= Hacker (card game) =

Card game launched in 2009

Hacker is a dedicated deck card game for 3–6 players published by Steve Jackson Games (SJG) in 1992.

==History==

In early 1990, SJG was developing a game called GURPS Cyberpunk. On March 1 of that year, the company was raided by the United States Secret Service as part of a nationwide investigation of data piracy. The agents took computers, printers, hard drives, at least one pocket calculator, over 300 floppy disks, and an entire BBS server. In the court case that followed, the Secret Services justified their actions by calling GURPS Cyberpunk "a handbook for computer crime".

In 1992, SJG made a card game called Hacker based on the Secret Service's beliefs.

In 1993, SJG released the supplement Hacker II: The Dark Side, which added new rules and new cards to the gameplay.

==Gameplay==
The original game has 110 cards, 172 die-cut cardboard counters, 53 thin cardstock counters, two network ID cards, and a plastic ziplock bag.

The players use cards to construct a computer network, and then roll dice to try and infiltrate the system. Successful entry gains access to new systems, or the ability to crash the system or upgrade the player's equipment. If too many hackers try to infiltrate the same system, it initiates a system housecleaning. A player can also be raided by the FBI or Secret Service.

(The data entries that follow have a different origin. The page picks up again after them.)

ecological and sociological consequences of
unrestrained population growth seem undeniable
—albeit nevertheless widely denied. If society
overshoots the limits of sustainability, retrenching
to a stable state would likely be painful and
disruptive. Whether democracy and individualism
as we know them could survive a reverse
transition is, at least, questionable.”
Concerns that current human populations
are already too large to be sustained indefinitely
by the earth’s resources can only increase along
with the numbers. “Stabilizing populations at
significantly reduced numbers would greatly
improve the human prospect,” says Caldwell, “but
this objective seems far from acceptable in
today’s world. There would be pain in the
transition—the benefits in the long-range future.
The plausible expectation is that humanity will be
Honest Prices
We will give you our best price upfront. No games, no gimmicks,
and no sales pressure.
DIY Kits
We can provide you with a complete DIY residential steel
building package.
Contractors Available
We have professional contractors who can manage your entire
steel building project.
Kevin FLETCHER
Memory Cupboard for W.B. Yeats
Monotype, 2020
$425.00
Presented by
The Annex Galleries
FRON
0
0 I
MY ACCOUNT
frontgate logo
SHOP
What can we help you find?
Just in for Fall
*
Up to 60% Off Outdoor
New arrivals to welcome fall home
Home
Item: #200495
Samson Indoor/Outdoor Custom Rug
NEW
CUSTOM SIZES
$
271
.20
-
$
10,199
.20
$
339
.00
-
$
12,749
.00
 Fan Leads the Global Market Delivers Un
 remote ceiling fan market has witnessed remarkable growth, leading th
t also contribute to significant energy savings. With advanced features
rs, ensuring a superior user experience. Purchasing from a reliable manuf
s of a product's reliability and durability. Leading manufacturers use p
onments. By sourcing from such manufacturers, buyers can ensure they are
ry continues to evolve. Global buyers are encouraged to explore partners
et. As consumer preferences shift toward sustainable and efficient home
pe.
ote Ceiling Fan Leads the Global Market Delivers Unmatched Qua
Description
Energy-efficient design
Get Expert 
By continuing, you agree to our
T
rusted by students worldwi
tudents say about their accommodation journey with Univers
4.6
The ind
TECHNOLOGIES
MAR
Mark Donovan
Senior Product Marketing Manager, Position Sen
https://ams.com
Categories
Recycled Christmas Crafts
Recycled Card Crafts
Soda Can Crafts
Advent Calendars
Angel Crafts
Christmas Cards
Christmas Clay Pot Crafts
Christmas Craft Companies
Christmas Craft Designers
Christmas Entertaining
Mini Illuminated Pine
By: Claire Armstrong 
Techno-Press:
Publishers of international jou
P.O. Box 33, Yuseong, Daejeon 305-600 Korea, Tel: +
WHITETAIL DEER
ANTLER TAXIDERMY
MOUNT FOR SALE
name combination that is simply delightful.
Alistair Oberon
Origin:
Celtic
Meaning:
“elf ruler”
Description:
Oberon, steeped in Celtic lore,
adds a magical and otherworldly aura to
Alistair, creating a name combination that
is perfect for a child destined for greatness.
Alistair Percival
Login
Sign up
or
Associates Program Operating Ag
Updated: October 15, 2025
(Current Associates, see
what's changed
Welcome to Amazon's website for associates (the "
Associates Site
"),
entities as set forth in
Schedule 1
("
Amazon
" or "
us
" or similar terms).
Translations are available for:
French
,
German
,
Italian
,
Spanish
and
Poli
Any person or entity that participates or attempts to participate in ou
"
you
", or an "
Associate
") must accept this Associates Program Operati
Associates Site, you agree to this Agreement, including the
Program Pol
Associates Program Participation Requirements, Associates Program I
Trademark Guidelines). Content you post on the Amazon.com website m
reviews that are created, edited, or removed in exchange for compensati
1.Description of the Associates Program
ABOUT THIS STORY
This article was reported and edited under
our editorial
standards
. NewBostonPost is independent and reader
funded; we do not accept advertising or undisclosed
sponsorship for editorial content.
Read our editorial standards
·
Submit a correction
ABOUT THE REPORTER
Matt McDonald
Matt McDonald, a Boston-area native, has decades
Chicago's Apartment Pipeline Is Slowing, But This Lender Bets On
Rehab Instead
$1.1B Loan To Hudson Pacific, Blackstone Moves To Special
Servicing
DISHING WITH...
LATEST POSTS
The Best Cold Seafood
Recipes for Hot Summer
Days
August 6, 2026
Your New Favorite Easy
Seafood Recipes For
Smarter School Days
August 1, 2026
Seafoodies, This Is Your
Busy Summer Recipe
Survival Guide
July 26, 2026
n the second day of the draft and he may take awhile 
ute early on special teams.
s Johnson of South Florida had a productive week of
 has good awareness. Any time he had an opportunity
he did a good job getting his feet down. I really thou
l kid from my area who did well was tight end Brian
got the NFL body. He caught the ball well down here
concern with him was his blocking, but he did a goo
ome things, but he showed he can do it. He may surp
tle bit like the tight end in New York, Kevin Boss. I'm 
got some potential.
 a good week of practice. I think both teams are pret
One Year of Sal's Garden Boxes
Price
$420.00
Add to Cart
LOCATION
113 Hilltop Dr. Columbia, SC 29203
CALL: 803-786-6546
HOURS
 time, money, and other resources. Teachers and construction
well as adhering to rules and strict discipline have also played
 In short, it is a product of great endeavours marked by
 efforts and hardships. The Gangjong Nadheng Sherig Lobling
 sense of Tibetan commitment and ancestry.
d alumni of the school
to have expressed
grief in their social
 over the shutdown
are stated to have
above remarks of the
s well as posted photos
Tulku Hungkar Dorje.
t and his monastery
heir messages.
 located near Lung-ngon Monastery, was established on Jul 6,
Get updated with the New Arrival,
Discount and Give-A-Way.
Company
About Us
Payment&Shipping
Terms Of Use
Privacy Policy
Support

The first player to gain access to 12 systems wins the game.

==Reception==
Allen Varney reviewed the game twice for Dragon:
- In the September 1992 edition (Issue 185), Varney found the game didn't have enough player interaction. Varney also didn't like the length of the game, which he felt went on too long because "When a Hacker game player pulls ahead of the pack and becomes 'Net Ninja', the others can bring down the Ninja easily, leading to a draggy war of attrition." Varney concluded, "[Steve] Jackson has made a fair hack at the subject... but he should have debugged a few more times before running it."
- A year later, in the December 1993 edition Varney gave a retrospective thumbs down to the game because of the lack of differentiation between players' roles. "Though individual roles aren’t vital, it helps when a social game gives each player a unique identity — a particular game position, a special power, or just a name. Hacker misses a bet on this count."

==Awards==
Hacker won the 1992 Origins Award for Best Modern-Day Boardgame.

Hacker II won the 1993 Origins Award for Best Modern-Day Boardgame.